**Text provided:**
________________
How To Develop A Homeschool Mission Statement

One of the most important concepts to teach your children involves having a sense of direction in life. Ambitions without goals are merely dreams. Many companies, churches, schools, and even families have mission statements. Creating a mission statement for your homeschool can also be useful.

A homeschool mission statement is like a compass that guides your course. When referred to regularly, it helps to shape the goals you set and the decisions you make that lead to your destination. By defining timeless values that do not change, it provides direction for strategies that do change.

A homeschool mission statement proclaims the reason and purpose of your homeschool. It describes its desired effect upon family members. The mission statement incorporates values, principles, and philosophies. It should be positive, uplifting, and empowering. It may include ends (goal) and means (how to go about achieving those goals), that specify how the mission is to be accomplished day by day and into the future.

The homeschool mission statement should be one that can be visualized and communicated. It must contain meaningful principles from which no one is exempt. If you write it down and post it where everyone will see it, you're more likely to live up to its standards. When placed as a focal point on the wall, it will be a constant reminder of why you chose to homeschool. It will also be a convenient way to inform visitors of your commitment to the education of your children.

The first step in planning a homeschool mission statement is for all members of the family, including children, to sit down together and have a brainstorming session. It is best to choose a leisurely time when people are more likely to be in a reflective state of mind. Use a notebook, chalkboard, marker board, or large paper pad on an easel for writing down ideas. At this point, welcome all thoughts and do not allow comments to be made about the validity of any suggestion. Listen respectfully and record everyone's expressions accurately. Be patient, as this process will take time. It is important to get everyone's input, because where there is no involvement in the drafting of the mission statement, there will be no commitment.

As a starting point, here are some questions to ponder and discuss: Why did we decide to homeschool? What does being a homeschooling family mean to us? What is the vision and purpose of our homeschool? What is our purpose in life? What things are most important to us as a family? What are the priorities on which we want our family to focus (such as trust, honesty, kindness, service)? What guiding principles and values do we want our family to live by? What competencies do we want our children to develop (physically, mentally, socially, emotionally, spiritually)? What is our responsibility in caring for our children? What kind of home environment do we want our children to grow up in? What great historical figures have inspired us? What are our dreams for the future?

Think about the above issues and talk about them. Separate responses into categories based on their themes. Divide them into goals (what you are striving for) and action items (things to do to reach the goals). Shorten the list by deciding which are the main recurring themes and by combining similar ideas. Keep going over the list of suggestions and re-writing them until everyone agrees on what your homeschool mission statement should include. Each family member has to ultimately agree, since working together toward the same vision is vital for a homeschool to function properly.
________________
**Data extract:**
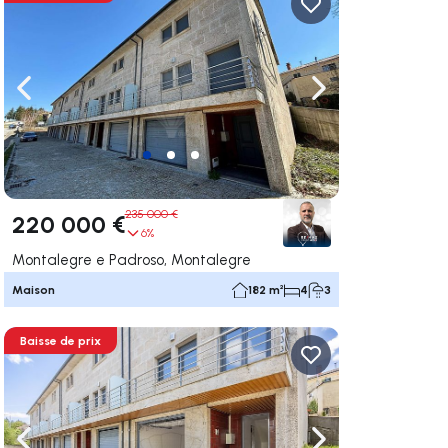
uer vers la droite
Naviguer vers la gauche
Naviguer vers la dr
235 000 €
220 000 €
6%
Montalegre e Padroso, Montalegre
Maison
182 m²
4
3
Baisse de prix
________________
**Directions:**
(A) In the article on homeschool mission statements, what is the first step in planning one?
(B) Carry on the article on homeschool mission statements, starting after its final sentence.
The records that come after the article are independent material and are not part of the article on homeschool mission statements.

**Expected responses:**
(A) All members of the family, including the children, sit down together for a brainstorming session.

(B)
Never copy someone else's mission statement in an attempt to make it yours. Their mission statement reflects their unique style and point of view, as yours must reflect your own. Your homeschool mission statement will have a special meaning for your family that goes far beyond the meaning it would have for anyone else. Each part of it will remind you of the many discussions you had on that topic.

A homeschool mission statement does not have to conform to any set of rules. It may be in the form of prose or poetry. It can be a phrase, a sentence, or an entire page. It may incorporate a picture, symbol, or motto. A homeschool mission statement may be based on a Bible verse or other suitable quotation. Bible verses relating to homeschooling include:

  • Proverbs 1:2-8, 2:6, 4:1, 13:1, 22:6;
  • Psalm 25:4-5, 32:8;
  • II Timothy 3:14-15;
  • Deuteronomy 6:5-8;
  • Ephesians 6:4;
  • Isaiuh 54:13;
  • Joshua 24:15.

Keep your homeschool mission statement simple. This does not necessarily mean short, although it can be, but make it something everyone understands and will remember. A mission statement has to be written in the heart and mind as well as on paper. When family members have internalized the principles of the mission statement, they can sense the appropriate practices that pertain to each special situation.

Once you have developed your homeschool mission statement, you and your children must follow it. Your homeschool mission statement should be a "living" document. Don't just file it away--use it, review it, memorize it. Use the homeschool mission statement to help you stay on the right course. By comparing your actions to the mission statement, you can tell if you are straying off the path. If you have difficulties, the mission statement helps you get back on track by motivating you to make course corrections.

By placing the homeschool mission statement in your school room or in a prominent place where the family gathers, it will be a constant reminder of your homeschool's purpose and principles. Look at it often and regularly consider how you are conducting your homeschool in accordance with the homeschool mission statement.

Click here to see Sample Homeschool Mission Statements

Click here to see Sample Public School Mission Statements

The public school mission statements are included for the purpose of comparison. Notice how the homeschool missions are stated, then take a look at the public school mission statements.

Each homeschool mission statement embraces a personal heart-and-soul emotion, while the public school statements all have a sterile written-by-committee feel. They are full of politically-correct bureaucratic gobbledygook seemingly designed more to confuse than enlighten.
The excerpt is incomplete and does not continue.